═════ The records ═════
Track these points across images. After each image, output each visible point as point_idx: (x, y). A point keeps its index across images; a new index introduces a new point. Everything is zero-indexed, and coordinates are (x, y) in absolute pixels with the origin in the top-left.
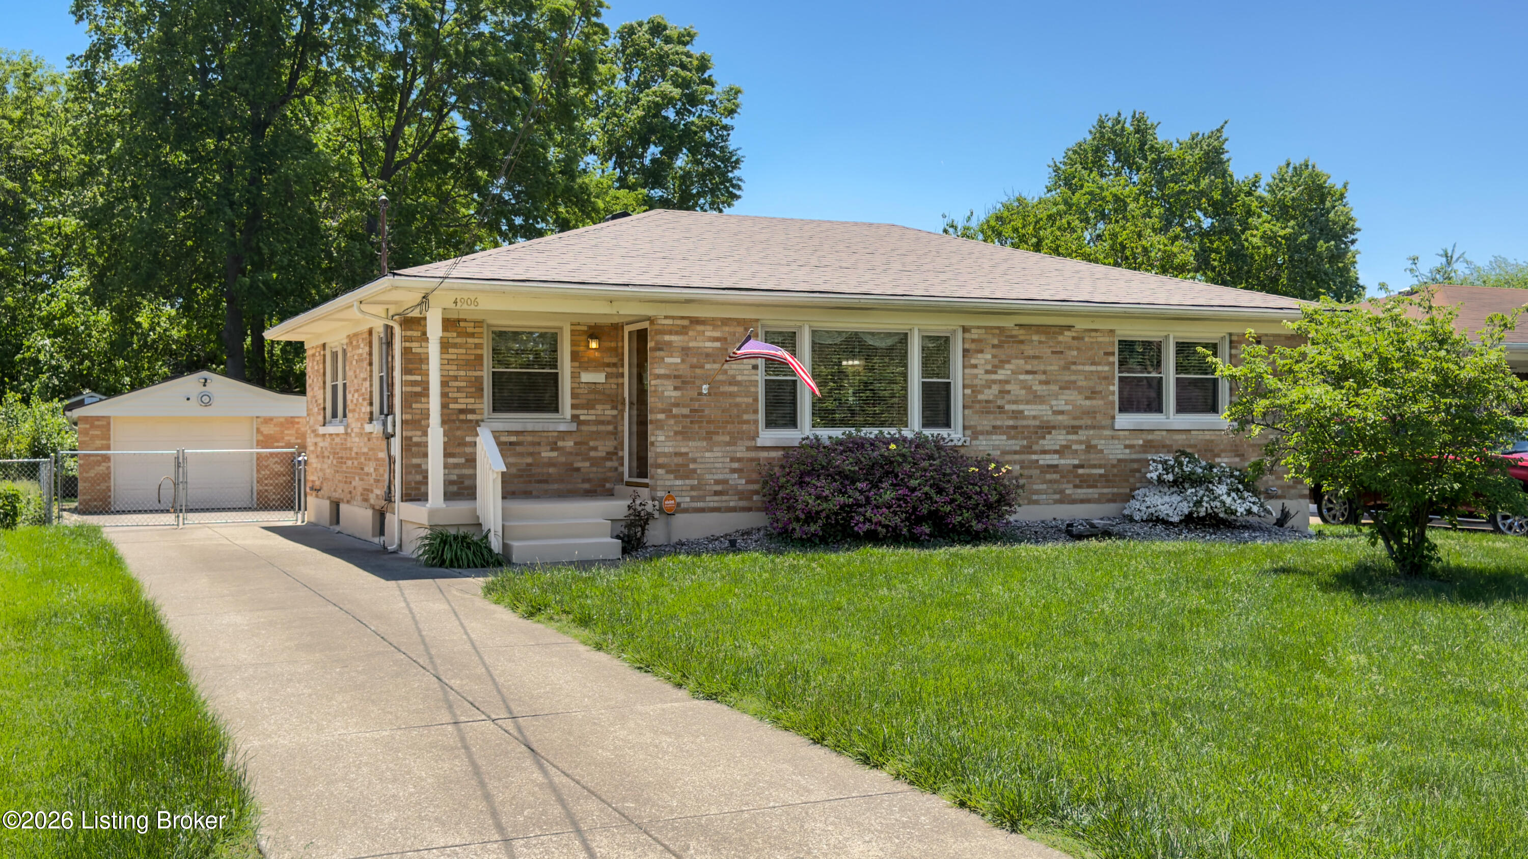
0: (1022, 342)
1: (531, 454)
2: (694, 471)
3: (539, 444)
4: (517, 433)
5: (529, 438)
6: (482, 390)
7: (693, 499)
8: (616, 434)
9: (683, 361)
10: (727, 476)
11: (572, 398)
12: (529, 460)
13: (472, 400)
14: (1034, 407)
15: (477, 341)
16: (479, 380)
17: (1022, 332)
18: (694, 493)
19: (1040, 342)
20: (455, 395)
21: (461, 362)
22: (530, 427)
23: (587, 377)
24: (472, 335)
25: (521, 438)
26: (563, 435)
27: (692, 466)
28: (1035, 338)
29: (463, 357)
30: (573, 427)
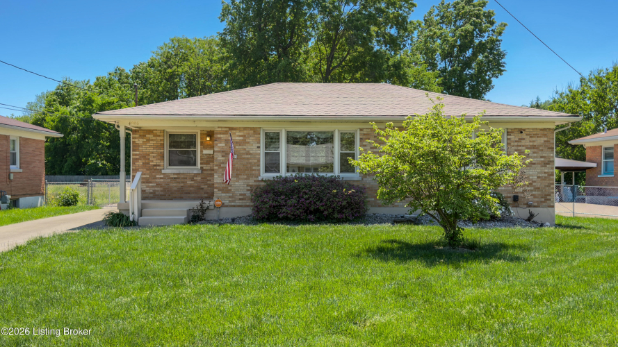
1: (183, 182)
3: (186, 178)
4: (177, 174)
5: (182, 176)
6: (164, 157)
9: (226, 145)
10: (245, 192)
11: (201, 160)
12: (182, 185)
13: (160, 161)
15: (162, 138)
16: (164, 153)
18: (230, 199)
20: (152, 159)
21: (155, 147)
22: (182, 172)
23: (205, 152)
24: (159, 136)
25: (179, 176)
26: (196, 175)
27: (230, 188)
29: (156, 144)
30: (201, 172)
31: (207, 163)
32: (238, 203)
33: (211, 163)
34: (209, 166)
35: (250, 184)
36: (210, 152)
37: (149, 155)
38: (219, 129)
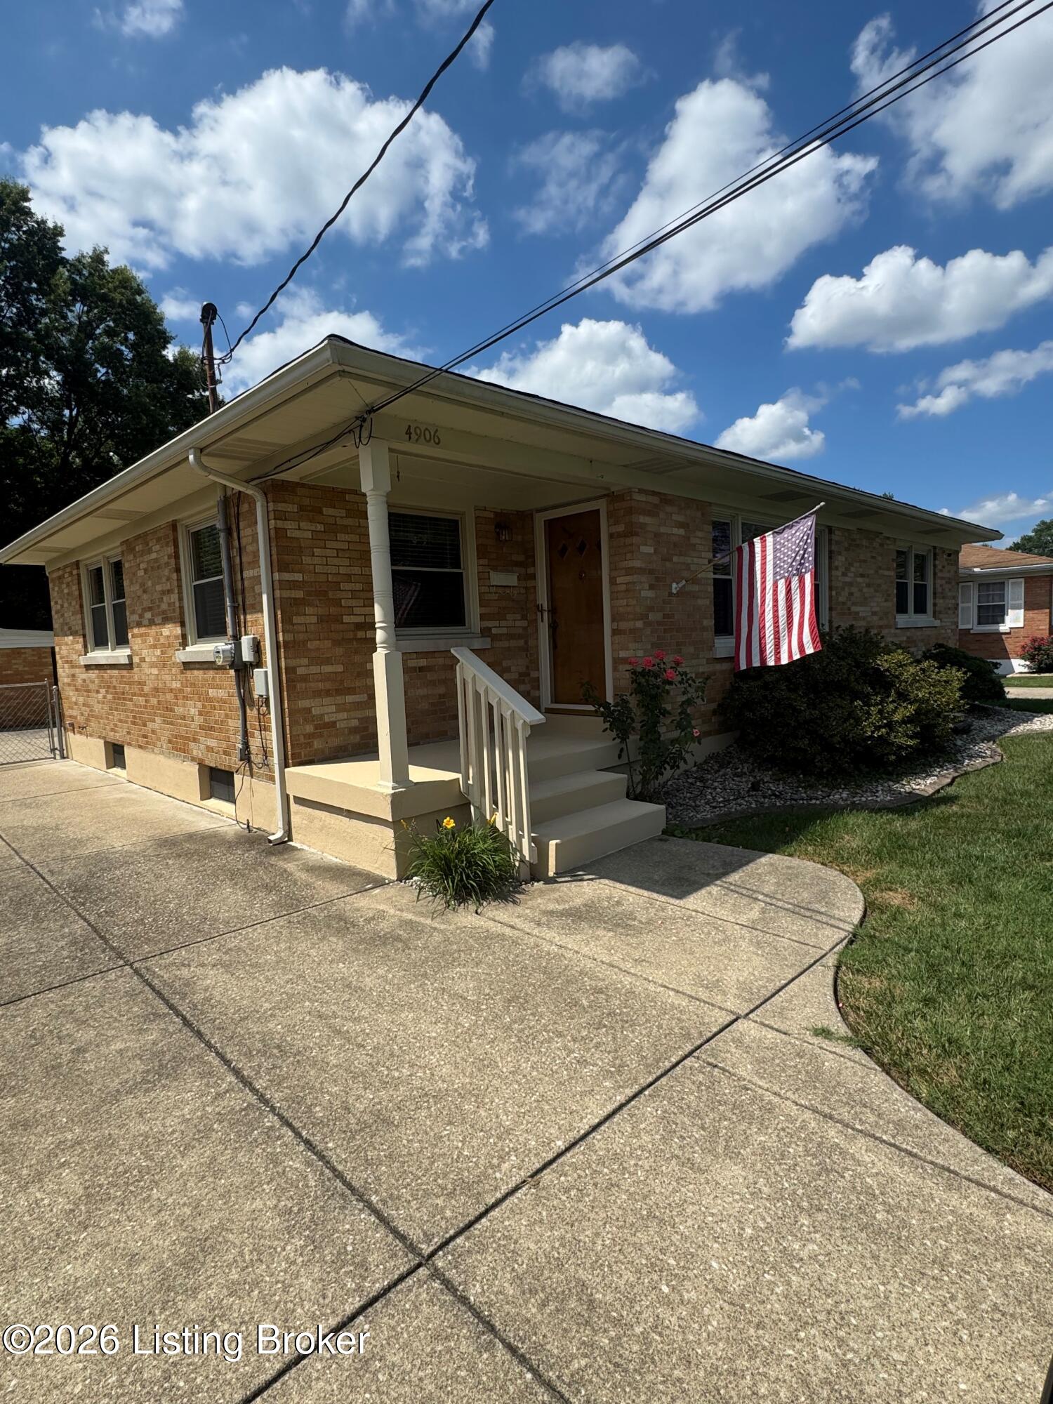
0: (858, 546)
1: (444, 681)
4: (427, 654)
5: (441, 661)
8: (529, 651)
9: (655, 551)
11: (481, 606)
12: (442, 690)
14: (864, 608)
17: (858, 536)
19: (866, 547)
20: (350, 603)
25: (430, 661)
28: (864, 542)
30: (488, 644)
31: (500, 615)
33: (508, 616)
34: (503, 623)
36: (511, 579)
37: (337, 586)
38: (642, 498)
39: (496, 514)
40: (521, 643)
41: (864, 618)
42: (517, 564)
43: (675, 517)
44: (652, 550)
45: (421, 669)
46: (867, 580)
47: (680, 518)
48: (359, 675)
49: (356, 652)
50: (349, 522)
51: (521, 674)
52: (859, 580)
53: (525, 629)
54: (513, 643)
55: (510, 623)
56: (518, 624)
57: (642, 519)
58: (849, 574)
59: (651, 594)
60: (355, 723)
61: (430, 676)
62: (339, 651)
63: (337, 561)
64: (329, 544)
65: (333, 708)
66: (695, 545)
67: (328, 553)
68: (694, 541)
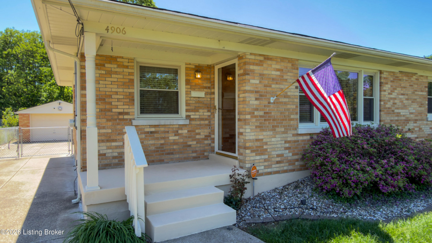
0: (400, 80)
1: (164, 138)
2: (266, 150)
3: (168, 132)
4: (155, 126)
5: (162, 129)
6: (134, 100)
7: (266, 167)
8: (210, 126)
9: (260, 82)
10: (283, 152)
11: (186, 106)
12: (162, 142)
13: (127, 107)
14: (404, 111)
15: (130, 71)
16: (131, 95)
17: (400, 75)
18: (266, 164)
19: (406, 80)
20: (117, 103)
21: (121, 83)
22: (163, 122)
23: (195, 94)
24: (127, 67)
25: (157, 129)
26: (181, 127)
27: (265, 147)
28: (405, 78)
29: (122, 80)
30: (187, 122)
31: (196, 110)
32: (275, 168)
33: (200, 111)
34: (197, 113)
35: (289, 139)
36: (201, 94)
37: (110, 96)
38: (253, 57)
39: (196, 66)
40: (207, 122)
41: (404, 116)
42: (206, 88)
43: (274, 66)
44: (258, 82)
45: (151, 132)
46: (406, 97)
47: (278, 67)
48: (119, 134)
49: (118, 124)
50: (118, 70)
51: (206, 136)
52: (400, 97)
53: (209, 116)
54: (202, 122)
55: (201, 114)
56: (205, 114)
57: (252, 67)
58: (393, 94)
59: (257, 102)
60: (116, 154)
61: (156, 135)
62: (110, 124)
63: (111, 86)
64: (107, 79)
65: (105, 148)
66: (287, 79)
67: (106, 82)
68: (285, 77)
═════
§ Work to be completed: Please pull out the lines of the material above, from its first line through the line containing "9: (683, 361)", and repeat them word for word, leaving out the pictures.

§ Response to this exercise:
Track these points across images. After each image, output each visible point as point_idx: (x, y). A point keeps its index across images; a new index introduces a new point. Everything is zero-indexed, and coordinates are (x, y) in absolute pixels with the origin in the top-left.
0: (1022, 342)
1: (531, 454)
2: (694, 471)
3: (539, 444)
4: (517, 433)
5: (529, 438)
6: (482, 390)
7: (693, 499)
8: (616, 434)
9: (683, 361)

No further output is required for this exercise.